Recently, 20,000 people were evacuated from the center of the German city of Cologne because of a timely reminder from the past: three unexploded bombs dropped on the pulverized city during World War II. A thousand miles to the east, reverberations from explosions in Ukraine are part of Europe’s present. And of its foreseeable future, in part because of past misjudgments.

Consider 1994. That was three years after the disintegration of the Soviet Union. And five years after U.S. political scientist Francis Fukuyama’s influential essay argued that humanity’s ideological evolution had culminated in “the end of history”: the exhaustion of all social systems hitherto considered plausible alternatives to open, liberal societies.

In 1994, Ukraine surrendered the Soviet-era nuclear weapons it possessed, receiving in exchange U.S., British, French, Russian and Chinese security guarantees. Twenty years later, Russia seized Crimea. And began supporting insurrections aimed at dismembering Ukraine.

Dmytro Kuleba, Ukraine’s minister of foreign affairs from 2020 to 2024, writing in Foreign Affairs, says, “The stark reality is that neither Russia nor Ukraine has much of an incentive to stop the fighting.” What Vladimir Putin calls “the root causes of the conflict” are really one cause: Ukraine’s existence as a sovereign nation.

Although there is no excuse for it, there is a reason for the failure of U.S. leaders to understand Putin. He is an open book who has been reading himself to the world since long before he published his 2021 essay “On the Historical Unity of Russians and Ukrainians.” This farrago of ethnic mysticisms and history seen through a pseudo-theological lens is Putin’s “Mein Kampf.” His resentments and revenge aspirations are all there. But are largely ignored or disbelieved by the West’s statesmen and publics who complacently believe that the end of history meant the end of toxic nonsense such as this:

Putin believes Russia is a “civilization-state” with cultural-cum-religious significance, rights and responsibilities that justify the erasure of other nations. Which is why the Economist correctly says that for Putin “war has become an ideology.”

What Johns Hopkins University’s Hal Brands describes as Putin’s “quasi-genocidal barbarities” are committed in the name of a totalizing, uncompromisable objective: the political and cultural extinction of Ukraine. Russia has kidnapped, for the purpose of “Russification,” uncountable thousands of Ukrainian children. Their return is, Ukrainian President Volodymyr Zelensky says, Kyiv’s “number one” priority in negotiations. Try explaining that to Steve Witkoff.

This real estate developer, Donald Trump’s designated war-ender, says he and Putin have developed a “friendship.” Witkoff echoes Jimmy Carter’s Secretary of State Cyrus Vance saying that Soviet leader Leonid Brezhnev shares similar “dreams and aspirations” Witkoff wonders, “Why would (Russia) want to absorb Ukraine?” Putin explained in his 2021 essay, which shows that peace is impossible.

In 1991, Crimea, like the rest of Ukraine, voted for independence. In 2018, the first Trump administration’s Crimea Declaration said “the United States reaffirms as policy its refusal to recognize the Kremlin’s claims of sovereignty over territory seized by force in contravention of international law.” Trump’s State Department said this would be U.S. policy “until Ukraine’s territorial integrity is restored.” In 2022, then-Sen. Marco Rubio sponsored a bill that would have forbidden U.S. acknowledgment of Russian sovereignty over seized Ukrainian territory. Recently, however, the elastic Trump breezily said Crimea was “lost years ago.”

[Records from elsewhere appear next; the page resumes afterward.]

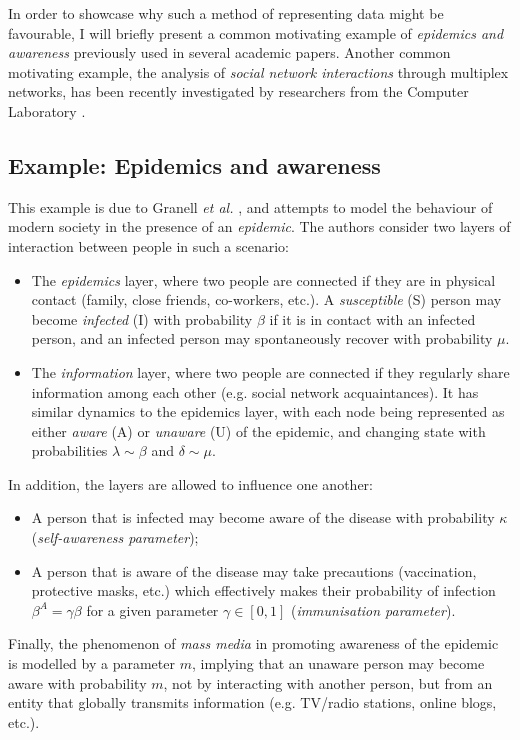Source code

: \documentclass[12pt,a4paper,twoside,openright]{report}
\begin{document}
In order to showcase why such a method of representing data might be favourable, I will briefly present a common motivating example of \emph{epidemics and awareness} previously used in several academic papers. Another common motivating example, the analysis of \emph{social network interactions} through multiplex networks, has been recently investigated by researchers from the Computer Laboratory \cite{DBLP:journals/corr/HristovaMM14}.

\subsection{Example: Epidemics and awareness}

This example is due to Granell \emph{et al.} \cite{granell2014competing}, and attempts to model the behaviour of modern society in the presence of an \emph{epidemic}. The authors consider two layers of interaction between people in such a scenario:
\begin{itemize}
	\item The \emph{epidemics} layer, where two people are connected if they are in physical contact (family, close friends, co-workers, etc.). A \emph{susceptible} (S) person may become \emph{infected} (I) with probability $\beta$ if it is in contact with an infected person, and an infected person may spontaneously recover with probability $\mu$.
	\item The \emph{information} layer, where two people are connected if they regularly share information among each other (e.g. social network acquaintances). It has similar dynamics to the epidemics layer, with each node being represented as either \emph{aware} (A) or \emph{unaware} (U) of the epidemic, and changing state with probabilities $\lambda\sim\beta$ and $\delta\sim\mu$. 
\end{itemize}
In addition, the layers are allowed to influence one another:
\begin{itemize}
	\item A person that is infected may become aware of the disease with probability $\kappa$ (\emph{self-awareness parameter});
	\item A person that is aware of the disease may take precautions (vaccination, protective masks, etc.) which effectively makes their probability of infection $\beta^{A} = \gamma\beta$ for a given parameter $\gamma \in [0, 1]$ (\emph{immunisation parameter}).
\end{itemize}
Finally, the phenomenon of \emph{mass media} in promoting awareness of the epidemic is modelled by a parameter $m$, implying that an unaware person may become aware with probability $m$, not by interacting with another person, but from an entity that globally transmits information (e.g. TV/radio stations, online blogs, etc.).\\ \\
\end{document}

The end of history has not yet reached Europe. Writing in Foreign Affairs, Theodore Bunzel and Elina Ribakova recall a prophecy from Jean Monnet, a founder of the European Union: “Europe will be forged in crises, and will be the sum of the solutions adopted for those crises.” Unintended beneficial consequences of Putin’s catastrophic blunder in Ukraine include NATO’s enlargement (Finland and Sweden), revitalization of the U.S. defense industrial base and renewed seriousness about Europe’s self-defense.

In a 1951 letter to a friend, an American contemporary of Monnet said that the challenge then was “how to inspire Europe to produce for itself those armed forces that, in the long run, must provide the only means by which Europe can be defended.” So wrote someone with firsthand experience of European dangers, Dwight D. Eisenhower.

Today, Dalibor Rohac of the American Enterprise Institute writes: “The good news is that we know for a fact, based on the experience of the past three years, that even a relatively small and poor country such as Ukraine — never mind the top-shelf militaries of Poland or Finland — can stop Russia in its tracks, with what has been modest U.S. and international support.” This reality has escaped the notice of “realists” who think Ukraine is flimsy.